§ **TRY IT**:
Your job is to set down the stretch of entries that opens with the line containing "photomicrograph shows immunohistochemical" and closes with the line containing "image of endometrial". Keep both end lines, copy each exactly, and add nothing.

_ _ _ _ _ _ _

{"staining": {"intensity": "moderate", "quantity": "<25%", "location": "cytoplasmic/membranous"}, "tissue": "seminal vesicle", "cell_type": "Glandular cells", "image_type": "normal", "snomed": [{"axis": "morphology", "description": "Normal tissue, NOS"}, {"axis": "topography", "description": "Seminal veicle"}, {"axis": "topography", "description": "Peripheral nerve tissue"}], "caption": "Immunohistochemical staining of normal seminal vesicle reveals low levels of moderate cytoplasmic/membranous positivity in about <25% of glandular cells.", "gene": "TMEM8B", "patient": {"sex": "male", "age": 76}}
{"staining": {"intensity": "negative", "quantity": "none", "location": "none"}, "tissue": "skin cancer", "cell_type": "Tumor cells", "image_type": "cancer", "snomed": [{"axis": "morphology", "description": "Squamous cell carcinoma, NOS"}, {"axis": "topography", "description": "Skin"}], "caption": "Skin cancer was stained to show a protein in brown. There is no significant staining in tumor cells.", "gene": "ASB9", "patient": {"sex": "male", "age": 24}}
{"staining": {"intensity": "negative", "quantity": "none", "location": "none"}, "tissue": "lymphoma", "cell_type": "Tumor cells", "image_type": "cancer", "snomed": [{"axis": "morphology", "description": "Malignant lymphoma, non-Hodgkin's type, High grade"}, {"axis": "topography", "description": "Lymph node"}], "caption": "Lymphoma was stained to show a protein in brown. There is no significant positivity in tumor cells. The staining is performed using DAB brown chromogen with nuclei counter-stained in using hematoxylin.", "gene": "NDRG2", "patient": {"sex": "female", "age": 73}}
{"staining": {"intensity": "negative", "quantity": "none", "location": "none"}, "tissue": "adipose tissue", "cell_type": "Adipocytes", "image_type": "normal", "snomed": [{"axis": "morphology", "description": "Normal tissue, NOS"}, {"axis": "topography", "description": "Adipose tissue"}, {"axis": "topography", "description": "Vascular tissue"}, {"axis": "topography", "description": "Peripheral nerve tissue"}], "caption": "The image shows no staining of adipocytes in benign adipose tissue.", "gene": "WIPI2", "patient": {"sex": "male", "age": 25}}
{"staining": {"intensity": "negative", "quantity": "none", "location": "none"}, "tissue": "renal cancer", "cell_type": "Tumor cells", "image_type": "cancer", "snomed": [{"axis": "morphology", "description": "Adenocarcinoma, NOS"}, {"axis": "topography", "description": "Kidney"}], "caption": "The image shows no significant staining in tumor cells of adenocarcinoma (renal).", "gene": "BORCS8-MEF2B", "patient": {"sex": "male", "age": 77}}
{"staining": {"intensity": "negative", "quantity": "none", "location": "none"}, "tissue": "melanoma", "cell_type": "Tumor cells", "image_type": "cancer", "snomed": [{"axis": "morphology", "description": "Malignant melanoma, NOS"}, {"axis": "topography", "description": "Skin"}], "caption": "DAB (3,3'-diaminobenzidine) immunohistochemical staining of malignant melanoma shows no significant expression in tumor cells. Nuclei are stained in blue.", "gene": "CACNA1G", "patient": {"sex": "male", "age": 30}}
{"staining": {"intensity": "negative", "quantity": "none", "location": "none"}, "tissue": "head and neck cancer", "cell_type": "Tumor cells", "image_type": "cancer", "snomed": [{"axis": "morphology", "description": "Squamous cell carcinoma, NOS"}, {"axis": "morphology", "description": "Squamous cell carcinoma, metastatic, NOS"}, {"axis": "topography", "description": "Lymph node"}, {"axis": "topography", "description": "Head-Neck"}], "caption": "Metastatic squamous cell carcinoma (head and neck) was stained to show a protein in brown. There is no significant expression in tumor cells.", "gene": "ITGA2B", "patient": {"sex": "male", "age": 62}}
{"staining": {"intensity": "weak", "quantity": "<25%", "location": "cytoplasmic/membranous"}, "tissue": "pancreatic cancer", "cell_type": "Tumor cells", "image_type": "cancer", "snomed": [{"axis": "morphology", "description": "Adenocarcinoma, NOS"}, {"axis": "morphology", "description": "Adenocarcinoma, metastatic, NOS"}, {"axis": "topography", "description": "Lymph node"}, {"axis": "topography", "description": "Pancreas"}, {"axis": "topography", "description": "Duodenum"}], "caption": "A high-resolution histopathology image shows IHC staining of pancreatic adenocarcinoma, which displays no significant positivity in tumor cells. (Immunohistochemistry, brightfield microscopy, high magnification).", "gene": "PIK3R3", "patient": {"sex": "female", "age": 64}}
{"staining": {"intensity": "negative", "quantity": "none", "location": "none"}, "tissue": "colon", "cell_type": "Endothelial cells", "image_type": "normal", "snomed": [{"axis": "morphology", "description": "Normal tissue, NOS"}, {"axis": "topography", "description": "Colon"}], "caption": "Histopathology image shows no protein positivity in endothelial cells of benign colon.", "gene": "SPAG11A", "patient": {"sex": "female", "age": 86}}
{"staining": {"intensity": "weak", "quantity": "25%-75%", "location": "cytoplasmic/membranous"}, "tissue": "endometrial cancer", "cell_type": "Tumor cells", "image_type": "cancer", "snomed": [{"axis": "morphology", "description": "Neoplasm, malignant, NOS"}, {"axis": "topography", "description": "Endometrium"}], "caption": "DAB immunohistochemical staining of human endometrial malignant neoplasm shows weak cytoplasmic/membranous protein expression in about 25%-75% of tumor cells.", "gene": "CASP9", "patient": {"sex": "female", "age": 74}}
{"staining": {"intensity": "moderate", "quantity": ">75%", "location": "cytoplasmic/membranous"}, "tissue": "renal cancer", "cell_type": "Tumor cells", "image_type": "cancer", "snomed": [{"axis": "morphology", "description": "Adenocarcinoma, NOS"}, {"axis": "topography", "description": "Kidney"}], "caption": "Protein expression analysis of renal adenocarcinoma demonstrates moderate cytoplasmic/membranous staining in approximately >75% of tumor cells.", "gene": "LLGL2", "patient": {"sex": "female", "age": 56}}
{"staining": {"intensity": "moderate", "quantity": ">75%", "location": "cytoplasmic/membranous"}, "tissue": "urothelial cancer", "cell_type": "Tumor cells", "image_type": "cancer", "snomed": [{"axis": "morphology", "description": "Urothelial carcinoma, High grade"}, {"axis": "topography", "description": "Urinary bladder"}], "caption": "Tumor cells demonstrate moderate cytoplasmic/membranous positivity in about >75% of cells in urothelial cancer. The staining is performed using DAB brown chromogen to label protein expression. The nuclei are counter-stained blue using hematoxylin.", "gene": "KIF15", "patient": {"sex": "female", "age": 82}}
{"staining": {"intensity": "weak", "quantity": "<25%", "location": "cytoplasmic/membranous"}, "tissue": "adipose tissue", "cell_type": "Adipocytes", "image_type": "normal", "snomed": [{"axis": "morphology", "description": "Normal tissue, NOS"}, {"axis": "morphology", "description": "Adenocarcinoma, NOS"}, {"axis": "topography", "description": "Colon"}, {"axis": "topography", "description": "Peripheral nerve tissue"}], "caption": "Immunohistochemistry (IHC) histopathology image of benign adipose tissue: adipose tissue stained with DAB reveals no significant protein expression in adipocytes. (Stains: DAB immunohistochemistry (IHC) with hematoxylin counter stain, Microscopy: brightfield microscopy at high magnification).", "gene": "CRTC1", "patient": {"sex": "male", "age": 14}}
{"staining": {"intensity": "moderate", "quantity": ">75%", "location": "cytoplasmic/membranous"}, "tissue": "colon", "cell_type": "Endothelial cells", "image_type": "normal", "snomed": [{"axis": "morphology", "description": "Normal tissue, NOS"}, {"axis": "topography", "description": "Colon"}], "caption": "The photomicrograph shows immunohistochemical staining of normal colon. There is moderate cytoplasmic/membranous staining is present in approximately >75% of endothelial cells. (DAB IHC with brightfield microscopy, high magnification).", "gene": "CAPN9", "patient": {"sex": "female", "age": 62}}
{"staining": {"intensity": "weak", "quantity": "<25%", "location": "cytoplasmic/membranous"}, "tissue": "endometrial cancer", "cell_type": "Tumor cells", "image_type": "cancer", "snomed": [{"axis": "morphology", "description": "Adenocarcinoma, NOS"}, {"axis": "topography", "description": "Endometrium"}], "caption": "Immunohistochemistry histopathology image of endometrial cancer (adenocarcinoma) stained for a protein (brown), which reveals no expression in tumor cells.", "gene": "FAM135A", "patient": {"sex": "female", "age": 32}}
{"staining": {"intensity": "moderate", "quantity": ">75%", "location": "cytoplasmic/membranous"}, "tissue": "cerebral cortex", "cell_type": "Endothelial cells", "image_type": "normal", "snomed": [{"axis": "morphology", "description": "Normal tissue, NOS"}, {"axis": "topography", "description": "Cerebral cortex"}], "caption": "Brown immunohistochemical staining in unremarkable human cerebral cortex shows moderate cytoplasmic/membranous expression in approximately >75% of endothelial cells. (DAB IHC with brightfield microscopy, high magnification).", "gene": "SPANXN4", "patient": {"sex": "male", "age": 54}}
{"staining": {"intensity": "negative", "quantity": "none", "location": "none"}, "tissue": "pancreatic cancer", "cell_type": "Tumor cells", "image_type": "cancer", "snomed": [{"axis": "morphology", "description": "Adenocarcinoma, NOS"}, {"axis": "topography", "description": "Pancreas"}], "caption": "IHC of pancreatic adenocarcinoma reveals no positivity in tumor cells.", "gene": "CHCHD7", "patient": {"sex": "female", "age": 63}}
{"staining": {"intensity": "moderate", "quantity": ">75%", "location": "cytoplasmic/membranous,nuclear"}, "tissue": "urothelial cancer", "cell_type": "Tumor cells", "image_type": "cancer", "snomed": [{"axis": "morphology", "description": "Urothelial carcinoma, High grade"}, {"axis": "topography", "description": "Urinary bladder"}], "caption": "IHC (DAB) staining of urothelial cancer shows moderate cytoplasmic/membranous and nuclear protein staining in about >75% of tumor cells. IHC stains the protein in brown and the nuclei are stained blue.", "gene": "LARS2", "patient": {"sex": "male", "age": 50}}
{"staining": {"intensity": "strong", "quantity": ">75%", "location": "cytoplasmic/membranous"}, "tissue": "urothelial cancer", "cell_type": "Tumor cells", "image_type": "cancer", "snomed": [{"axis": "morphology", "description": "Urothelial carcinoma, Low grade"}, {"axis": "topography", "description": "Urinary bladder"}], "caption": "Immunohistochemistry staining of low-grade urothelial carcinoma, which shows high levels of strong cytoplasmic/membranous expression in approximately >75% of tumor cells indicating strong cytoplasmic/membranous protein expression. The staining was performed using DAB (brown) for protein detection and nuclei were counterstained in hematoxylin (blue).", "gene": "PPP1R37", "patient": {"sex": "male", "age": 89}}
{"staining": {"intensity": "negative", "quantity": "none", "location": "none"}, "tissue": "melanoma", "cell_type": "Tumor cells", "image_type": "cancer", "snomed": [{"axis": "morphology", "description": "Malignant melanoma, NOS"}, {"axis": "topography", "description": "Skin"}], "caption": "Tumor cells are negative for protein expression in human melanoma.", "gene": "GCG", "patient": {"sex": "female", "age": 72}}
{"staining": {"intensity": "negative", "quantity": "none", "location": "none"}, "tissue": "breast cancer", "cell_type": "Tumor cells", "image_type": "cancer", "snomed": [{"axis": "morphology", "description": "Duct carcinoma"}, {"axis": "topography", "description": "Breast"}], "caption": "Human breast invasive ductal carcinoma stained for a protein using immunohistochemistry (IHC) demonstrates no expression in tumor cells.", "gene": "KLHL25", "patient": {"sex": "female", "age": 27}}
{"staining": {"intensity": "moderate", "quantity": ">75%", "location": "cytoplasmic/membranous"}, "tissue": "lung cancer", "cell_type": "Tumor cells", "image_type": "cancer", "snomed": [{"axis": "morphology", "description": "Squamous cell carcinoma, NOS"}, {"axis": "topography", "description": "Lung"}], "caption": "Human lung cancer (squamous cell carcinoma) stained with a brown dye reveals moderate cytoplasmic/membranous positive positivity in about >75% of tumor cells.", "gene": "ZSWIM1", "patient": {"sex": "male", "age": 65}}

_ _ _ _ _ _ _

§ **ANSWER SECTION**:
{"staining": {"intensity": "moderate", "quantity": ">75%", "location": "cytoplasmic/membranous"}, "tissue": "colon", "cell_type": "Endothelial cells", "image_type": "normal", "snomed": [{"axis": "morphology", "description": "Normal tissue, NOS"}, {"axis": "topography", "description": "Colon"}], "caption": "The photomicrograph shows immunohistochemical staining of normal colon. There is moderate cytoplasmic/membranous staining is present in approximately >75% of endothelial cells. (DAB IHC with brightfield microscopy, high magnification).", "gene": "CAPN9", "patient": {"sex": "female", "age": 62}}
{"staining": {"intensity": "weak", "quantity": "<25%", "location": "cytoplasmic/membranous"}, "tissue": "endometrial cancer", "cell_type": "Tumor cells", "image_type": "cancer", "snomed": [{"axis": "morphology", "description": "Adenocarcinoma, NOS"}, {"axis": "topography", "description": "Endometrium"}], "caption": "Immunohistochemistry histopathology image of endometrial cancer (adenocarcinoma) stained for a protein (brown), which reveals no expression in tumor cells.", "gene": "FAM135A", "patient": {"sex": "female", "age": 32}}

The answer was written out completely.